Thousands of women secure food and shelter by unholy means. This fact is trumpeted abroad, flung in the face of virtuous women as proof of the natural depravity of the sex, and with taunting doubts as to the trustworthiness of any. But where are their partners in the guilt? Mingling unblushingly in “refined society;” crowding round the polls to make laws for the government of women; denouncing woman-suffrage on the ground that the vote of unworthy women would lower the value and dignity of the ballot.

Yet we are expected to smile while our sex is degraded; to have no desire for a ballot to hurl against this false social system; or at least, we are advised to be moderate in our demands, to have a care not to excite the anger of men, to play upon their vanity; to say to Congress and State Legislatures, “We humbly pray your honorable body.” And we have done this; we have prayed, we have expostulated. Our petitions have been greeted with contemptuous smiles; they are not respected; they are pearls cast before-“honorable bodies.”

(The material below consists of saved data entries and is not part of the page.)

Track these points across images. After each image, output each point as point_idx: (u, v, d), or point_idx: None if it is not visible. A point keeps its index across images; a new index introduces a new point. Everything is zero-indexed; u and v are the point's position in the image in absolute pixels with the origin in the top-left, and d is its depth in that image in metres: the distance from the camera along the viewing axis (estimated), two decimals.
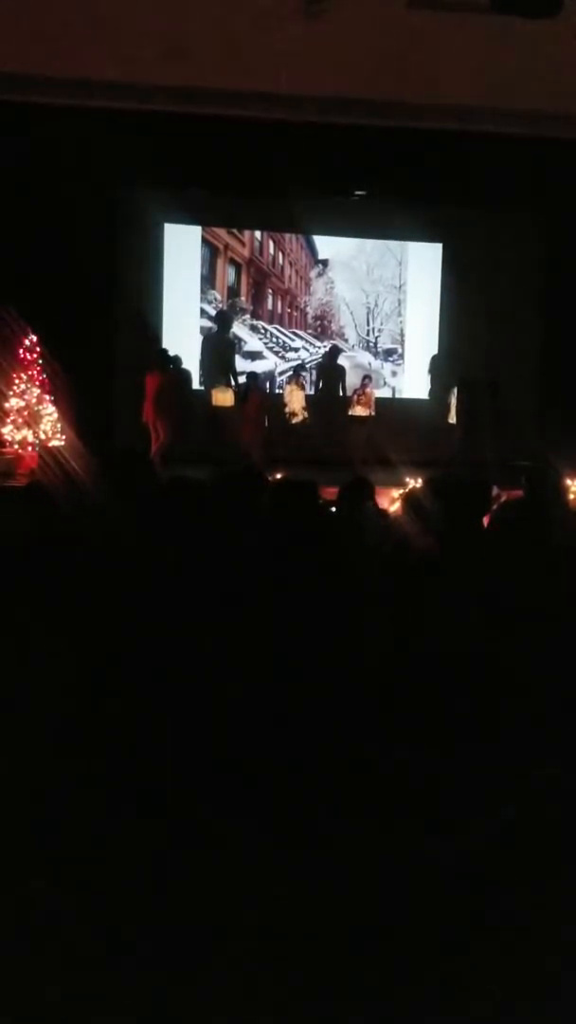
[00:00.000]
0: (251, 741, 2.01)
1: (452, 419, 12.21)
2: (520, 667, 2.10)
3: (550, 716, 2.04)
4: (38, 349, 10.62)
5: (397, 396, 13.52)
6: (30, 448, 10.27)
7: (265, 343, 13.37)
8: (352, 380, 12.84)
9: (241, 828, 1.87)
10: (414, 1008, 1.64)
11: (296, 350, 13.44)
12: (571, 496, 6.59)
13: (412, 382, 13.52)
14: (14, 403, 10.45)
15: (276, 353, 13.40)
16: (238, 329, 13.26)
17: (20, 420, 10.45)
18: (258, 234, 13.21)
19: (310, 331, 13.50)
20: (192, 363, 12.71)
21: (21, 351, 10.55)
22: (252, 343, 13.32)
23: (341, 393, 12.82)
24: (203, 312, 13.11)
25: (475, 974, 1.67)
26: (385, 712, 2.03)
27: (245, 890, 1.78)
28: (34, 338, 10.58)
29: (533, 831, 1.84)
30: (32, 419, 10.49)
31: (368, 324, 13.57)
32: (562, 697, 2.07)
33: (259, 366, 13.10)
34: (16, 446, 10.36)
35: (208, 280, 13.13)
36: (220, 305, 13.20)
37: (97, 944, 1.74)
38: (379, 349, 13.62)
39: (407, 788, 1.93)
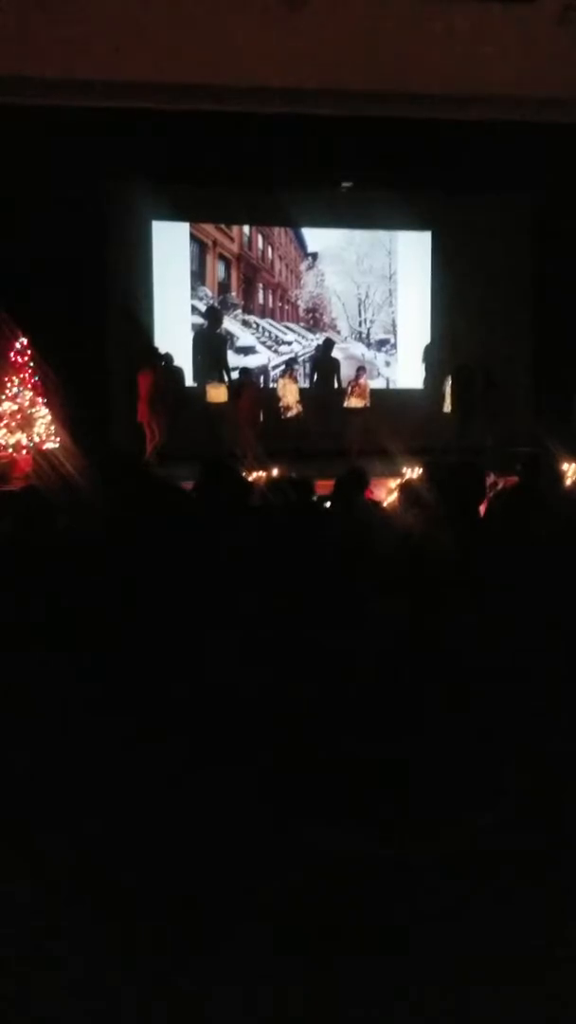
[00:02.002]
0: (252, 740, 2.00)
1: (447, 408, 12.18)
2: (519, 659, 2.10)
3: (549, 709, 2.04)
4: (29, 352, 10.59)
5: (391, 386, 13.50)
6: (24, 452, 10.25)
7: (257, 337, 13.34)
8: (346, 372, 12.81)
9: (241, 827, 1.86)
10: (414, 1008, 1.63)
11: (289, 343, 13.41)
12: (568, 481, 6.58)
13: (406, 372, 13.50)
14: (7, 407, 10.43)
15: (269, 347, 13.37)
16: (230, 324, 13.23)
17: (13, 424, 10.42)
18: (247, 229, 13.17)
19: (302, 324, 13.47)
20: (184, 360, 12.68)
21: (12, 354, 10.51)
22: (244, 338, 13.29)
23: (335, 386, 12.80)
24: (194, 309, 13.07)
25: (474, 973, 1.66)
26: (386, 708, 2.03)
27: (244, 890, 1.78)
28: (24, 340, 10.54)
29: (534, 829, 1.83)
30: (25, 422, 10.46)
31: (360, 315, 13.54)
32: (561, 688, 2.07)
33: (252, 361, 13.08)
34: (10, 450, 10.34)
35: (198, 276, 13.09)
36: (211, 301, 13.17)
37: (96, 944, 1.74)
38: (372, 340, 13.60)
39: (408, 787, 1.92)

I will never sign a petition for suffrage; I will not so humbly pray for what is mine by right. And thousands of women feel as I feel in regard to this. Were it not so, Congress would be fairly inundated with petitions. What, then, I am asked, is to be done? We cannot take the ballot by physical force. Neither could the negro. The advancing principles of American civilization liberated the negro. We must educate the masses-create a just popular sentiment. Thus can we best hasten the end in view.

I believe that God has decreed that women shall be free, and what he decrees will be accomplished. He fights the battles of the weak. I rest my cause with him, and am safer with him, if that cause be just, than with all the soldiers America can muster. He raised up for the American Colonies foreign help against England. He created a military necessity which emancipated the negro, and a political necessity which gave him the ballot. It matters not whether woman fight or not, her battles will be fought. This question is to be adopted freely by an educated, reasoning people, or it is to be prayed for and fought for. Will the men of this nation be just to-day, or will they wait till heaven made circumstances shall wrest justice from them? Humanity moves onward toward the goal of freedom. What nation shall reach it first? Will it be America? Not if America neglect to recognize and act upon that principle of universal liberty which is at once its pride and glory, for, believe me, when the song of thanksgiving arises to God from the liberated millions, woman’s voice will not fail.

I beseech you, my countrymen, let not another nation secure the crown America should wear. Have something better to give this cause than the respectful hearing and the generous applause with which you have honored me, and for which I thank you; give a brother’s voice, a brother’s hand in our behalf. When we kneel — as I feel we yet shall — beneath the stars and stripes, to thank God that we have at last a flag, a country and a home, let our happiness have the crowning joy of knowing that it was the greatness and justness of the men of America that placed the standard in our hands, and said to the world: “Henceforth our wives and daughters shall help us to hold this ensign steady.” Let us say, our husbands spoke, they acted and we are free. And at this act of theirs, tyrants will tremble, for it will be a proclamation to the world that the time has come when men are expected to do right from principle, and not because might enforces it.

Found this nation on a rock-on truth, nature and the whole people, on universal culture and political freedom. Close the last gate of barbarism, and listen to the triumphant shout of humanity as it is heard creaking on its hinges. Sweep caste and class legislation from this beautiful land, and show to the watching world how out of free church, free schools, free assembly, and the EQUALITY OF EVERY CITIZEN, institutions, federations and empires are made.

 

* Some sources say this speech was delivered on January 10, 1871.